Chirality-Assisted Self-Assembly of Low-Symmetry Noncovalent Capsules with Quantitative Diastereoisomeric Selection.

One of the main aspects in which artificial capsules and cages still differ from their biological counterparts is symmetry─a fundamental trait that gives natural systems exceptional selectivity in molecular recognition. While the symmetry challenge has been recently addressed within metallosupramolecular or covalent systems, the creation of purely noncovalent capsular assemblies with tunable symmetry remains elusive. One exciting avenue toward reducing symmetry is to avail chirality in chiral-sensitive self-assembly, where symmetry is altered upon component binding. Herein, we report new pathways for the self-assembly of purely noncovalent capsules, wherein both the assembly outcome and symmetry can be finely adjusted through the strategic design of hydrogen bonding motifs and chirality.
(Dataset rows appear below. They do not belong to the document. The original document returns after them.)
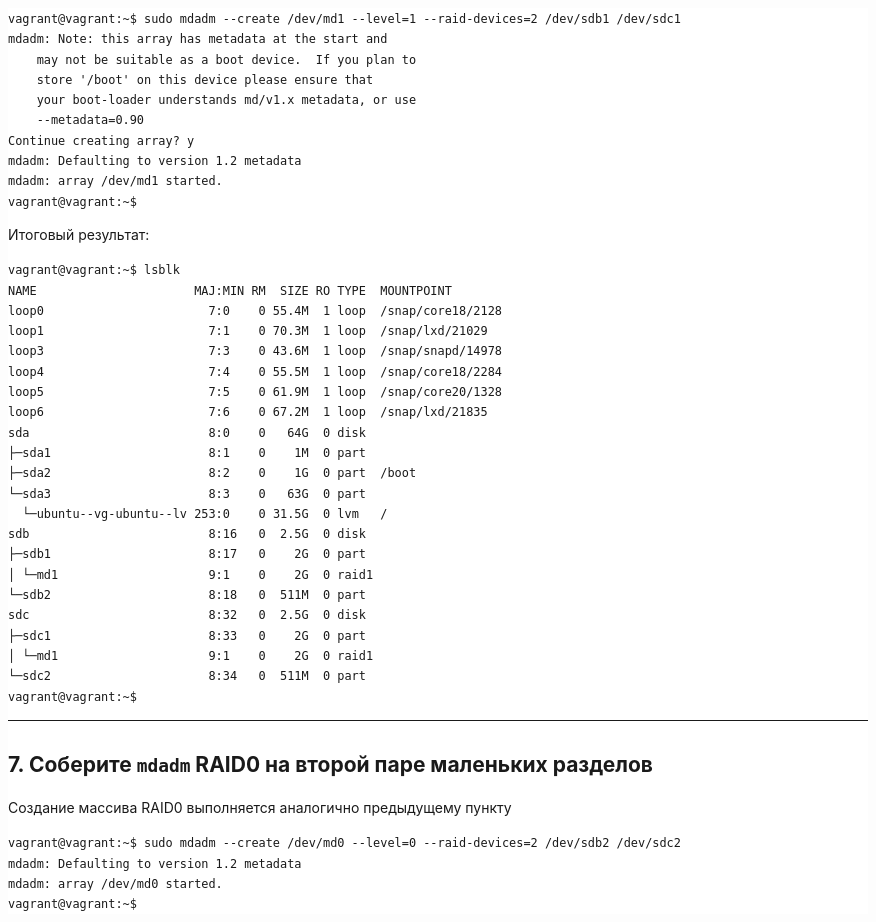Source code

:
 ```console
vagrant@vagrant:~$ sudo mdadm --create /dev/md1 --level=1 --raid-devices=2 /dev/sdb1 /dev/sdc1
mdadm: Note: this array has metadata at the start and
    may not be suitable as a boot device.  If you plan to
    store '/boot' on this device please ensure that
    your boot-loader understands md/v1.x metadata, or use
    --metadata=0.90
Continue creating array? y
mdadm: Defaulting to version 1.2 metadata
mdadm: array /dev/md1 started.
vagrant@vagrant:~$
```

Итоговый результат:

```console
vagrant@vagrant:~$ lsblk
NAME                      MAJ:MIN RM  SIZE RO TYPE  MOUNTPOINT
loop0                       7:0    0 55.4M  1 loop  /snap/core18/2128
loop1                       7:1    0 70.3M  1 loop  /snap/lxd/21029
loop3                       7:3    0 43.6M  1 loop  /snap/snapd/14978
loop4                       7:4    0 55.5M  1 loop  /snap/core18/2284
loop5                       7:5    0 61.9M  1 loop  /snap/core20/1328
loop6                       7:6    0 67.2M  1 loop  /snap/lxd/21835
sda                         8:0    0   64G  0 disk
├─sda1                      8:1    0    1M  0 part
├─sda2                      8:2    0    1G  0 part  /boot
└─sda3                      8:3    0   63G  0 part
  └─ubuntu--vg-ubuntu--lv 253:0    0 31.5G  0 lvm   /
sdb                         8:16   0  2.5G  0 disk
├─sdb1                      8:17   0    2G  0 part
│ └─md1                     9:1    0    2G  0 raid1
└─sdb2                      8:18   0  511M  0 part
sdc                         8:32   0  2.5G  0 disk
├─sdc1                      8:33   0    2G  0 part
│ └─md1                     9:1    0    2G  0 raid1
└─sdc2                      8:34   0  511M  0 part
vagrant@vagrant:~$
```

---

## 7. Соберите `mdadm` RAID0 на второй паре маленьких разделов

Создание массива RAID0 выполняется аналогично предыдущему пункту

```console
vagrant@vagrant:~$ sudo mdadm --create /dev/md0 --level=0 --raid-devices=2 /dev/sdb2 /dev/sdc2
mdadm: Defaulting to version 1.2 metadata
mdadm: array /dev/md0 started.
vagrant@vagrant:~$
```
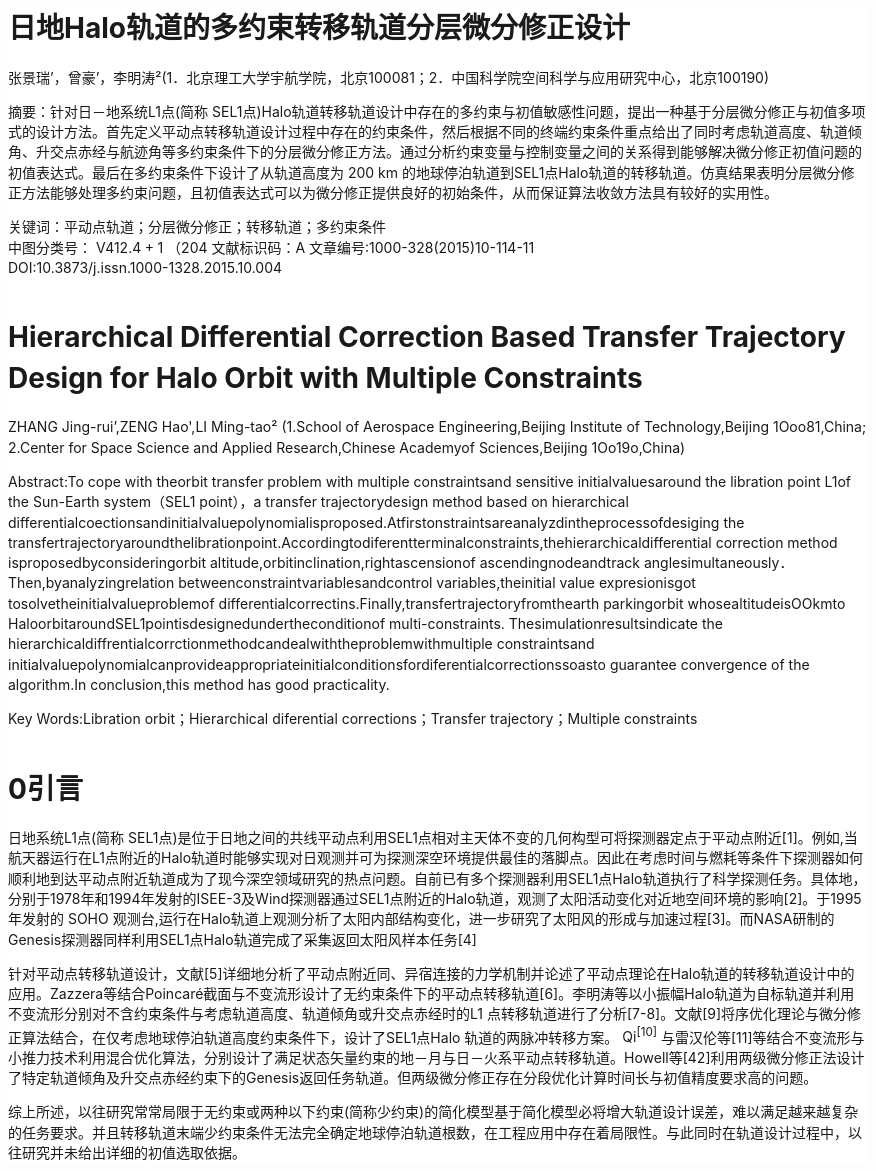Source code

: # 日地Halo轨道的多约束转移轨道分层微分修正设计

张景瑞’，曾豪’，李明涛²(1．北京理工大学宇航学院，北京100081；2．中国科学院空间科学与应用研究中心，北京100190)

摘要：针对日－地系统L1点(简称 SEL1点)Halo轨道转移轨道设计中存在的多约束与初值敏感性问题，提出一种基于分层微分修正与初值多项式的设计方法。首先定义平动点转移轨道设计过程中存在的约束条件，然后根据不同的终端约束条件重点给出了同时考虑轨道高度、轨道倾角、升交点赤经与航迹角等多约束条件下的分层微分修正方法。通过分析约束变量与控制变量之间的关系得到能够解决微分修正初值问题的初值表达式。最后在多约束条件下设计了从轨道高度为 $2 0 0 ~ \mathrm { k m }$ 的地球停泊轨道到SEL1点Halo轨道的转移轨道。仿真结果表明分层微分修正方法能够处理多约束问题，且初值表达式可以为微分修正提供良好的初始条件，从而保证算法收敛方法具有较好的实用性。

关键词：平动点轨道；分层微分修正；转移轨道；多约束条件   
中图分类号： $\mathrm { V } 4 1 2 . 4 + 1$ （204 文献标识码：A 文章编号:1000-328(2015)10-114-11   
DOI:10.3873/j.issn.1000-1328.2015.10.004

# Hierarchical Differential Correction Based Transfer Trajectory Design for Halo Orbit with Multiple Constraints

ZHANG Jing-rui’,ZENG Hao',LI Ming-tao² (1.School of Aerospace Engineering,Beijing Institute of Technology,Beijing 1Ooo81,China; 2.Center for Space Science and Applied Research,Chinese Academyof Sciences,Beijing 1Oo19o,China)

Abstract:To cope with theorbit transfer problem with multiple constraintsand sensitive initialvaluesaround the libration point L1of the Sun-Earth system（SEL1 point），a transfer trajectorydesign method based on hierarchical differentialcoectionsandinitialvaluepolynomialisproposed.Atfirstonstraintsareanalyzdintheprocessofdesiging the transfertrajectoryaroundthelibrationpoint.Accordingtodiferentterminalconstraints,thehierarchicaldifferential correction method isproposedbyconsideringorbit altitude,orbitinclination,rightascensionof ascendingnodeandtrack anglesimultaneously．Then,byanalyzingrelation betweenconstraintvariablesandcontrol variables,theinitial value expresionisgot tosolvetheinitialvalueproblemof differentialcorrectins.Finally,transfertrajectoryfromthearth parkingorbit whosealtitudeisOOkmto HaloorbitaroundSEL1pointisdesignedundertheconditionof multi-constraints. Thesimulationresultsindicate the hierarchicaldiffrentialcorrctionmethodcandealwiththeproblemwithmultiple constraintsand initialvaluepolynomialcanprovideappropriateinitialconditionsfordiferentialcorrectionssoasto guarantee convergence of the algorithm.In conclusion,this method has good practicality.

Key Words:Libration orbit；Hierarchical diferential corrections；Transfer trajectory；Multiple constraints

# 0引言

日地系统L1点(简称 SEL1点)是位于日地之间的共线平动点利用SEL1点相对主天体不变的几何构型可将探测器定点于平动点附近[1]。例如,当航天器运行在L1点附近的Halo轨道时能够实现对日观测并可为探测深空环境提供最佳的落脚点。因此在考虑时间与燃耗等条件下探测器如何顺利地到达平动点附近轨道成为了现今深空领域研究的热点问题。自前已有多个探测器利用SEL1点Halo轨道执行了科学探测任务。具体地，分别于1978年和1994年发射的ISEE-3及Wind探测器通过SEL1点附近的Halo轨道，观测了太阳活动变化对近地空间环境的影响[2]。于1995 年发射的 SOHO 观测台,运行在Halo轨道上观测分析了太阳内部结构变化，进一步研究了太阳风的形成与加速过程[3]。而NASA研制的Genesis探测器同样利用SEL1点Halo轨道完成了采集返回太阳风样本任务[4]

针对平动点转移轨道设计，文献[5]详细地分析了平动点附近同、异宿连接的力学机制并论述了平动点理论在Halo轨道的转移轨道设计中的应用。Zazzera等结合Poincaré截面与不变流形设计了无约束条件下的平动点转移轨道[6]。李明涛等以小振幅Halo轨道为自标轨道并利用不变流形分别对不含约束条件与考虑轨道高度、轨道倾角或升交点赤经时的L1 点转移轨道进行了分析[7-8]。文献[9]将序优化理论与微分修正算法结合，在仅考虑地球停泊轨道高度约束条件下，设计了SEL1点Halo 轨道的两脉冲转移方案。 $\mathrm { Q i } ^ { [ 1 0 ] }$ 与雷汉伦等[11]等结合不变流形与小推力技术利用混合优化算法，分别设计了满足状态矢量约束的地－月与日－火系平动点转移轨道。Howell等[42]利用两级微分修正法设计了特定轨道倾角及升交点赤经约束下的Genesis返回任务轨道。但两级微分修正存在分段优化计算时间长与初值精度要求高的问题。

综上所述，以往研究常常局限于无约束或两种以下约束(简称少约束)的简化模型基于简化模型必将增大轨道设计误差，难以满足越来越复杂的任务要求。并且转移轨道末端少约束条件无法完全确定地球停泊轨道根数，在工程应用中存在着局限性。与此同时在轨道设计过程中，以往研究并未给出详细的初值选取依据。
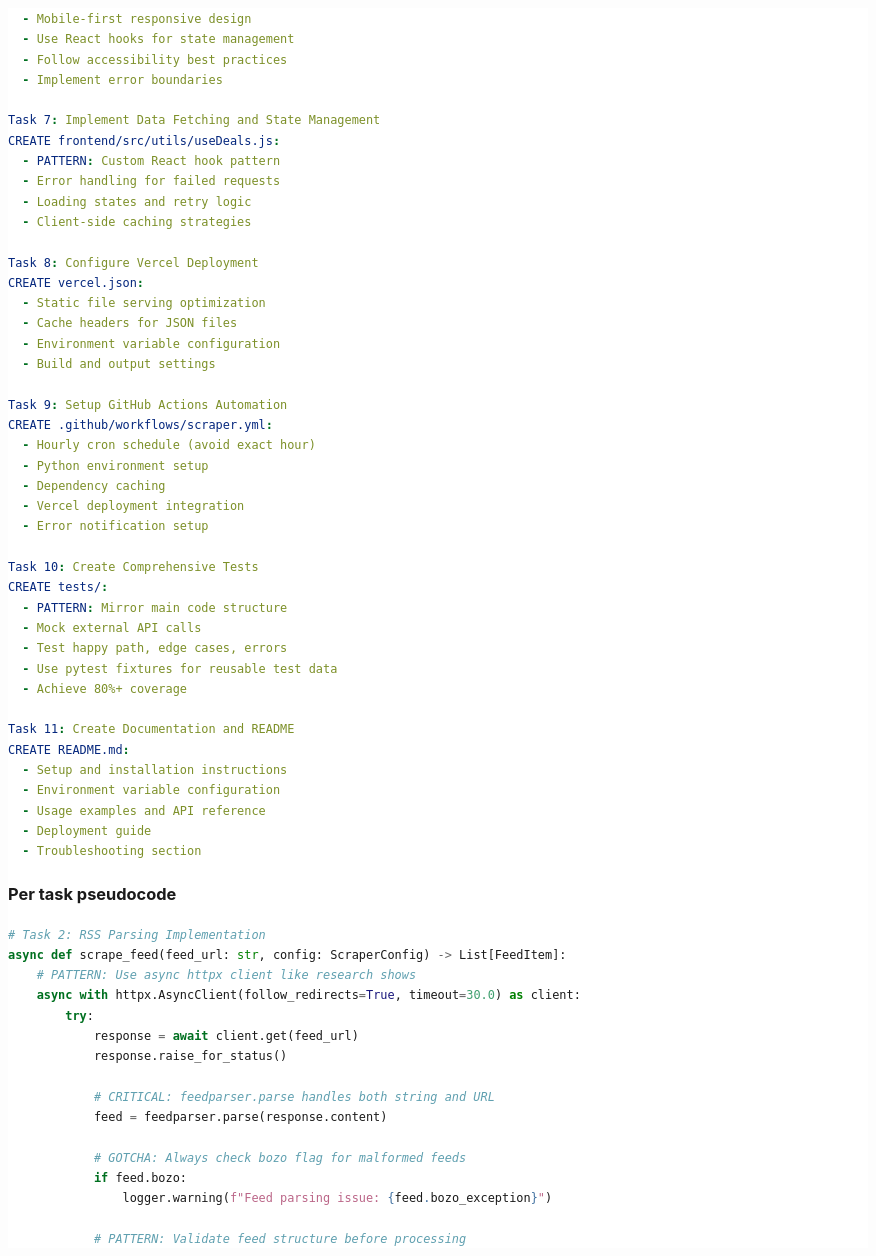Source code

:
 ```yaml
  - Mobile-first responsive design
  - Use React hooks for state management
  - Follow accessibility best practices
  - Implement error boundaries

Task 7: Implement Data Fetching and State Management
CREATE frontend/src/utils/useDeals.js:
  - PATTERN: Custom React hook pattern
  - Error handling for failed requests
  - Loading states and retry logic
  - Client-side caching strategies

Task 8: Configure Vercel Deployment
CREATE vercel.json:
  - Static file serving optimization
  - Cache headers for JSON files
  - Environment variable configuration
  - Build and output settings

Task 9: Setup GitHub Actions Automation
CREATE .github/workflows/scraper.yml:
  - Hourly cron schedule (avoid exact hour)
  - Python environment setup
  - Dependency caching
  - Vercel deployment integration
  - Error notification setup

Task 10: Create Comprehensive Tests
CREATE tests/:
  - PATTERN: Mirror main code structure
  - Mock external API calls
  - Test happy path, edge cases, errors
  - Use pytest fixtures for reusable test data
  - Achieve 80%+ coverage

Task 11: Create Documentation and README
CREATE README.md:
  - Setup and installation instructions
  - Environment variable configuration
  - Usage examples and API reference
  - Deployment guide
  - Troubleshooting section
```

### Per task pseudocode

```python
# Task 2: RSS Parsing Implementation
async def scrape_feed(feed_url: str, config: ScraperConfig) -> List[FeedItem]:
    # PATTERN: Use async httpx client like research shows
    async with httpx.AsyncClient(follow_redirects=True, timeout=30.0) as client:
        try:
            response = await client.get(feed_url)
            response.raise_for_status()
            
            # CRITICAL: feedparser.parse handles both string and URL
            feed = feedparser.parse(response.content)
            
            # GOTCHA: Always check bozo flag for malformed feeds
            if feed.bozo:
                logger.warning(f"Feed parsing issue: {feed.bozo_exception}")
            
            # PATTERN: Validate feed structure before processing
```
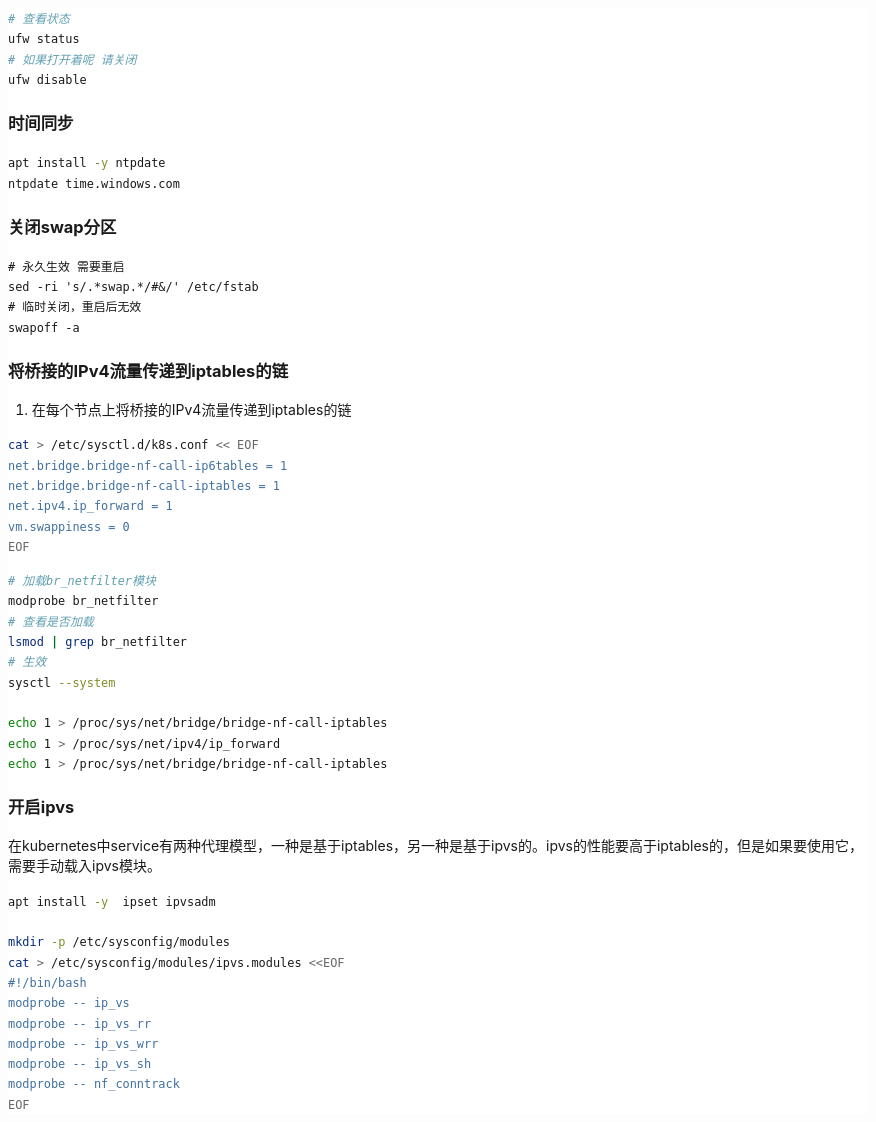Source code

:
 ```bash
# 查看状态
ufw status
# 如果打开着呢 请关闭
ufw disable
```

### 时间同步

```bash
apt install -y ntpdate
ntpdate time.windows.com
```

### 关闭swap分区

```
# 永久生效 需要重启
sed -ri 's/.*swap.*/#&/' /etc/fstab
# 临时关闭，重启后无效
swapoff -a
```

### 将桥接的IPv4流量传递到iptables的链

1. 在每个节点上将桥接的IPv4流量传递到iptables的链

```bash
cat > /etc/sysctl.d/k8s.conf << EOF
net.bridge.bridge-nf-call-ip6tables = 1
net.bridge.bridge-nf-call-iptables = 1
net.ipv4.ip_forward = 1
vm.swappiness = 0
EOF
```

```bash
# 加载br_netfilter模块
modprobe br_netfilter
# 查看是否加载
lsmod | grep br_netfilter
# 生效
sysctl --system

echo 1 > /proc/sys/net/bridge/bridge-nf-call-iptables
echo 1 > /proc/sys/net/ipv4/ip_forward
echo 1 > /proc/sys/net/bridge/bridge-nf-call-iptables
```

### 开启ipvs

在kubernetes中service有两种代理模型，一种是基于iptables，另一种是基于ipvs的。ipvs的性能要高于iptables的，但是如果要使用它，需要手动载入ipvs模块。
```bash
apt install -y  ipset ipvsadm

mkdir -p /etc/sysconfig/modules
cat > /etc/sysconfig/modules/ipvs.modules <<EOF
#!/bin/bash
modprobe -- ip_vs
modprobe -- ip_vs_rr
modprobe -- ip_vs_wrr
modprobe -- ip_vs_sh
modprobe -- nf_conntrack
EOF
```
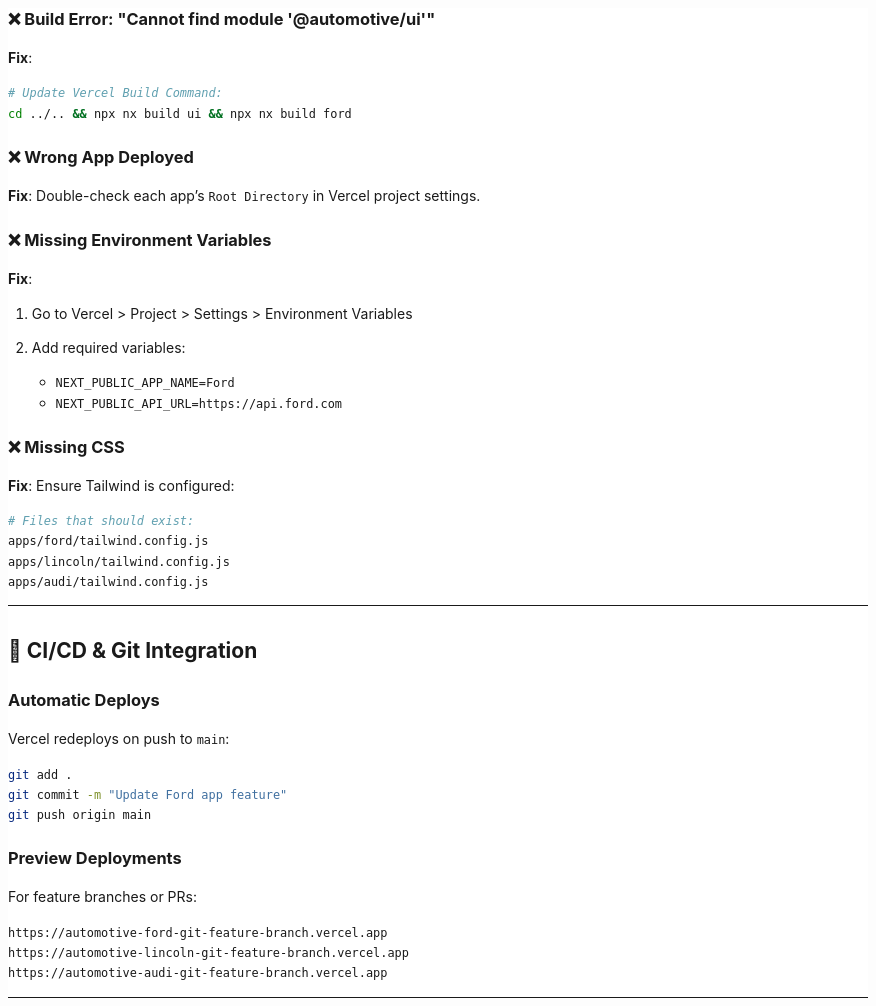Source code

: ### ❌ Build Error: "Cannot find module '@automotive/ui'"

**Fix**:

```bash
# Update Vercel Build Command:
cd ../.. && npx nx build ui && npx nx build ford
```

### ❌ Wrong App Deployed

**Fix**: Double-check each app’s `Root Directory` in Vercel project settings.

### ❌ Missing Environment Variables

**Fix**:

1. Go to Vercel > Project > Settings > Environment Variables
2. Add required variables:

   * `NEXT_PUBLIC_APP_NAME=Ford`
   * `NEXT_PUBLIC_API_URL=https://api.ford.com`

### ❌ Missing CSS

**Fix**:
Ensure Tailwind is configured:

```bash
# Files that should exist:
apps/ford/tailwind.config.js
apps/lincoln/tailwind.config.js
apps/audi/tailwind.config.js
```

---

## 🔄 CI/CD & Git Integration

### Automatic Deploys

Vercel redeploys on push to `main`:

```bash
git add .
git commit -m "Update Ford app feature"
git push origin main
```

### Preview Deployments

For feature branches or PRs:

```
https://automotive-ford-git-feature-branch.vercel.app
https://automotive-lincoln-git-feature-branch.vercel.app
https://automotive-audi-git-feature-branch.vercel.app
```

---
Specifically, depending on the mixture composition and hydrogen bonding centers embedded on the amino acid-derived benzene-1,3,5-triamide components, the system yields purely noncovalent capsules, ranging from highly symmetrical dimers to reduced symmetry octamers and new heterochiral tetrameric assemblies of low symmetry. The self-assembly processes presented here can be selectively modulated between narcissistic self-sorting pathways and diastereoselective social mixing, as well as toward the creation of social heterocomponent libraries─all yielding distinct capsular products. By showcasing the unique ability for molecular recognition, we believe our approach will pave the way for creating new capsular-type assemblies with unique functionalities and provide a fresh perspective on intricate, nature-inspired molecular dynamics.